■ AUFGABENTEILE ■
- 1) Schreibe aus dem Text zur Steuerbefreiung gemeinnütziger Vereine die Stelle ab, die mit „In diesem Artikel“ beginnt und bis einschließlich „und organisatorische Fragen.“ reicht.
- 2) Greif den Text zur Steuerbefreiung gemeinnütziger Vereine an seinem Ende auf und schreib ihn weiter.

In der Schweiz kann die Gründung eines gemeinnützigen Vereins oder einer Stiftung unter bestimmten Voraussetzungen zu einer vollständigen Befreiung von Einkommens- und Kapitalsteuern führen. Dieses Steuerprivileg ist jedoch weder automatisch noch bedingungslos. Es basiert auf einem anspruchsvollen Rechtsrahmen, der durch die Rechtsprechung verfeinert, durch Verwaltungserlasse (insbesondere das Kreisschreiben Nr. 12 der ESTV) konkretisiert und je nach Kanton unterschiedlich ausgelegt wird. In der Praxis kommt es nicht selten vor, dass Organisationen diesen Status nicht erhalten, da die Hürden der Steuerbehörden immer höher gesteckt werden und sich der Prozess der Steuerbefreiung immer aufwändiger gestaltet.
In diesem Artikel beleuchten werden die verschiedenen Aspekte des Steuerregimes der Steuerbefreiung, welches für Organisationen mit gemeinnütziger Zielsetzung gilt. Wir konzentrieren uns dabei auf den Fall von Vereinen. Auch wenn das Thema aus der Perspektive von Vereinen behandelt wird, ist zu beachten, dass die dargestellten Grundsätze in der Regel ebenso für Stiftungen gelten. Die nötigen Anpassungen betreffen daher in erster Linie statutarische und organisatorische Fragen.
Ein gesetzlich geregelter gemeinnütziger Ansatz
Die Grundlage für die Steuerbefreiung bildet DBG Art. 56 lit. g. Er sieht vor, dass juristische Personen mit einem gemeinnützigen oder öffentlichen Zweck von der direkten Besteuerung befreit werden können, sofern ihre Mittel ausschliesslich und unwiderruflich diesem Zweck dienen. Dieser Grundsatz gilt in analoger Weise auch auf kantonaler Ebene.
Zentrales Kriterium ist der gemeinnützige Zweck. Wie die stetige Rechtsprechung des Bundesgerichts und die juristische Fachliteratur bestätigen, umfasst dieses Konzept uneigennützige Tätigkeiten, die dem Gemeinwohl dienen und sich an einen offenen Kreis von Begünstigten richten. Der Verein muss für die Allgemeinheit tätig sein und darf nicht einem eingeschränkten Kreis von Mitgliedern, einer Berufsgruppe, einer Familie oder einer Interessengemeinschaft zugutekommen.

■ QUELLENMATERIAL ■
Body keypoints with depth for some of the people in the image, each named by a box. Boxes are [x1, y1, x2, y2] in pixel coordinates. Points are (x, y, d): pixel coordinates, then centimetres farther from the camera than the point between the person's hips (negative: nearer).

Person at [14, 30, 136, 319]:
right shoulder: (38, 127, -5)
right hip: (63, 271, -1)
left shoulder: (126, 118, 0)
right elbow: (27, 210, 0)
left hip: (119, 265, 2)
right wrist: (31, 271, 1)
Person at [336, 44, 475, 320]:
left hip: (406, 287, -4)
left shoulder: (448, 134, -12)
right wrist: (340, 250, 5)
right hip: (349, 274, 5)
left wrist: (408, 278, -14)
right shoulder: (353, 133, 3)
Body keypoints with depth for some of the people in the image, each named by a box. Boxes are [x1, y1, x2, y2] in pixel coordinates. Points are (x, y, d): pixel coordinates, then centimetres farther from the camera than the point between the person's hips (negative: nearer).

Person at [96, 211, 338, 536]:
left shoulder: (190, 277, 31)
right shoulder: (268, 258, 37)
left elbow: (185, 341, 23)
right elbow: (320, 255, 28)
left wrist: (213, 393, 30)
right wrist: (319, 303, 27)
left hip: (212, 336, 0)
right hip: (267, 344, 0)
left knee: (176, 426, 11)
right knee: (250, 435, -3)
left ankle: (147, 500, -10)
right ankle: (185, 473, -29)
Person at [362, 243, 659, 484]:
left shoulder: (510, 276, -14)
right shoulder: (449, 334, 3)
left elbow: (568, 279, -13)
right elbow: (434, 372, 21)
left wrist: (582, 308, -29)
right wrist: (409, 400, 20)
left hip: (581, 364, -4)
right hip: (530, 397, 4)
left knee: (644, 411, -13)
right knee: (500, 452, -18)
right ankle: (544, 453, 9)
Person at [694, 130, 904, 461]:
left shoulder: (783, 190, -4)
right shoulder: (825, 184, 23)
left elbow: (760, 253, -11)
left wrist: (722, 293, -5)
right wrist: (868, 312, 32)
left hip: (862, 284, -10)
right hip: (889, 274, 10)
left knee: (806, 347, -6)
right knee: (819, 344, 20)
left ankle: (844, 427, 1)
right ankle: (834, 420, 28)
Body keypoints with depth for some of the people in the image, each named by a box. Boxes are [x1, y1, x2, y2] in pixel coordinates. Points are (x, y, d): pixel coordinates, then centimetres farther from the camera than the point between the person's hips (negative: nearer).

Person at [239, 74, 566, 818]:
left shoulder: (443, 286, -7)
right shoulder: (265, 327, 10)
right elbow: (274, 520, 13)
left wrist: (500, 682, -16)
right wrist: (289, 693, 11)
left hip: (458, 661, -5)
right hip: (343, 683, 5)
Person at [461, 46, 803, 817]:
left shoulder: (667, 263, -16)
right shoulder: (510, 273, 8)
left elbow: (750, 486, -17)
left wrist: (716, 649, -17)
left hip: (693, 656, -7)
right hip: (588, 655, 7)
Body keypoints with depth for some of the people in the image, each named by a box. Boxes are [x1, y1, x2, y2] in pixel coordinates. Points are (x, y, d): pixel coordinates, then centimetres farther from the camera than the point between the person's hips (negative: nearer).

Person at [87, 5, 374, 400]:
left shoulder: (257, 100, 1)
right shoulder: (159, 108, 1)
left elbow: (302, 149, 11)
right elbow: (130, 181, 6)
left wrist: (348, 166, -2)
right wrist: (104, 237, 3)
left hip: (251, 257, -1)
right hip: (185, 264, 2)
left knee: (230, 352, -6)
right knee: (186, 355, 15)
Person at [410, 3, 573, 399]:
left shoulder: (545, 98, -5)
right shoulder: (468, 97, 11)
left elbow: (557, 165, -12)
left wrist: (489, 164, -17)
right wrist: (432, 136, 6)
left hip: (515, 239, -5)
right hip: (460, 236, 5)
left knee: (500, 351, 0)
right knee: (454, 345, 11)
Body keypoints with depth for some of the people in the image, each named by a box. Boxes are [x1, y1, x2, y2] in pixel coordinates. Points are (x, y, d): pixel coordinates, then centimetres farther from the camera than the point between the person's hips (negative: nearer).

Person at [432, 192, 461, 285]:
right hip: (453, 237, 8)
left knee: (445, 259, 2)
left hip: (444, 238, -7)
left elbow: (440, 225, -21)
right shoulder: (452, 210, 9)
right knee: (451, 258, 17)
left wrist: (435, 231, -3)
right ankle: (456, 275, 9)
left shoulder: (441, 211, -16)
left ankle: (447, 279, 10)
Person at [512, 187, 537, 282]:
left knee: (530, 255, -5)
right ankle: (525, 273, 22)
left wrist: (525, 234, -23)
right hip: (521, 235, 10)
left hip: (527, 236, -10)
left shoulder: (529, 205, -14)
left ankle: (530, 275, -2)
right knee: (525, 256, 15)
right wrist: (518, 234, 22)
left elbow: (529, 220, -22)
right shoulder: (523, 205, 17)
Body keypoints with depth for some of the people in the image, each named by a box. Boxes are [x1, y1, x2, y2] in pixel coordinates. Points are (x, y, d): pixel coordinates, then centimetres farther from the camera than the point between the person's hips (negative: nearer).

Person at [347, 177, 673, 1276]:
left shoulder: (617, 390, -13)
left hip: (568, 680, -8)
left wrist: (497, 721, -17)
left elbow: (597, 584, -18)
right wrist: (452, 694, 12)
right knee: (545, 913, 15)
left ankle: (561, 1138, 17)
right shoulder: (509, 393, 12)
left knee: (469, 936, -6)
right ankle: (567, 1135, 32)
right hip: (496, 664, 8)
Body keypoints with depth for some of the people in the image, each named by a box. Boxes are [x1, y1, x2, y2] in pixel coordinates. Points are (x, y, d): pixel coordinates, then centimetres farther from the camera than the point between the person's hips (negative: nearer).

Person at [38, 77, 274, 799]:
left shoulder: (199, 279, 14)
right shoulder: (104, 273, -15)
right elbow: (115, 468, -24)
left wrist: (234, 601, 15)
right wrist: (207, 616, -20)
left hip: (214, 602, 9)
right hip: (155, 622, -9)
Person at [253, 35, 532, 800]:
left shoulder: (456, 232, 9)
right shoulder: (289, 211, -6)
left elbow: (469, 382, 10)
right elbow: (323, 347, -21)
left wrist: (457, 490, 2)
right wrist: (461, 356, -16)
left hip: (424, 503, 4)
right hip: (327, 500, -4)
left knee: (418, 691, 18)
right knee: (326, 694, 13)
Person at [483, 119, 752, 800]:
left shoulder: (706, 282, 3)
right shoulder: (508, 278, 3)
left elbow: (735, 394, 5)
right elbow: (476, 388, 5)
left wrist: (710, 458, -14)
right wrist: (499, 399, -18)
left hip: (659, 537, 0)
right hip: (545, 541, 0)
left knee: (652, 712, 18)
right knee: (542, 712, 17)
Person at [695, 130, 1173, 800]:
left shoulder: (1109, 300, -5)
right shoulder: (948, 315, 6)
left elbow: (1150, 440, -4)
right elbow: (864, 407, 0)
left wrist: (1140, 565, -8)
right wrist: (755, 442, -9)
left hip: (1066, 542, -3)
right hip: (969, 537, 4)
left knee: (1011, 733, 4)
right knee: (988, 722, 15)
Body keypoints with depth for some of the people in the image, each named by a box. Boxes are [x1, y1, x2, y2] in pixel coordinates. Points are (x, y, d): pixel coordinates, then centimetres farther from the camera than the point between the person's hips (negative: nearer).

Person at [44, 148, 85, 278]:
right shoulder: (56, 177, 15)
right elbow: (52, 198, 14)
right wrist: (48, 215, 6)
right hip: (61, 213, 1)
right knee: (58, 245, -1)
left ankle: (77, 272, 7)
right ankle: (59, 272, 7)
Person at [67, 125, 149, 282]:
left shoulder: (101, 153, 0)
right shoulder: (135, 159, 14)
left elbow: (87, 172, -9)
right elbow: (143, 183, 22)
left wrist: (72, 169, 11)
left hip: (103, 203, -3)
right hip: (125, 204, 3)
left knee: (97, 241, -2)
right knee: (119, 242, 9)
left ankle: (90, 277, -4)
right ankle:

■ ANTWORTEN JE AUFGABE ■
- 1)
In diesem Artikel beleuchten werden die verschiedenen Aspekte des Steuerregimes der Steuerbefreiung, welches für Organisationen mit gemeinnütziger Zielsetzung gilt. Wir konzentrieren uns dabei auf den Fall von Vereinen. Auch wenn das Thema aus der Perspektive von Vereinen behandelt wird, ist zu beachten, dass die dargestellten Grundsätze in der Regel ebenso für Stiftungen gelten. Die nötigen Anpassungen betreffen daher in erster Linie statutarische und organisatorische Fragen.

- 2)
Die Verfolgung des Allgemeininteresses ist grundlegend für eine Steuerbefreiung wegen Gemeinnützigkeit. So kann das Gemeinwohl durch Tätigkeiten in karitativen, humanitären, gesundheitsfördernden, ökologischen, erzieherischen, wissenschaftlichen und kulturellen Bereichen gefördert werden. Als das Gemeinwohl fördernd erscheinen beispielsweise die soziale Fürsorge, Kunst und Wissenschaft, Unterricht, die Förderung der Menschenrechte, Heimat-, Natur- und Tierschutz sowie die Entwicklungshilfe. Politische Tätigkeiten sind nach der steuerrechtlichen Rechtsprechung in der Regel von der Gemeinnützigkeit ausgeschlossen. So entschied das Bundesgericht kürzlich (BGE 9C_430/2024), dass das Sammeln von Unterschriften für eine Volksinitiative keine Steuerbefreiung rechtfertigt, da es der Förderung parteipolitischer Interessen dient und somit den Eigeninteressen der Mitglieder gleichkommt.
Schliesslich reicht es nicht aus, diesen Zweck statutarisch festzuhalten. Es muss auch belegt werden können, dass im Sinne dieses Zwecks eine effektive und kontinuierliche Tätigkeit ausgeübt wird.
Die geeignete Rechtsform und entsprechend abgestimmte Statuten
Ein Verein muss zwingend gemäss ZGB Art. 60 ff. gegründet werden. Der Inhalt der Statuten ist dabei von zentraler Bedeutung. Sie müssen zwingend vorgeschriebene Klauseln enthalten, wie etwa das Verbot der Gewinnausschüttung, die Unwiderruflichkeit der Mittelverwendung oder die Übertragung des verbleibenden Vermögens im Fall einer Liquidation an eine andere steuerbefreite Organisation mit ähnlicher Zielsetzung.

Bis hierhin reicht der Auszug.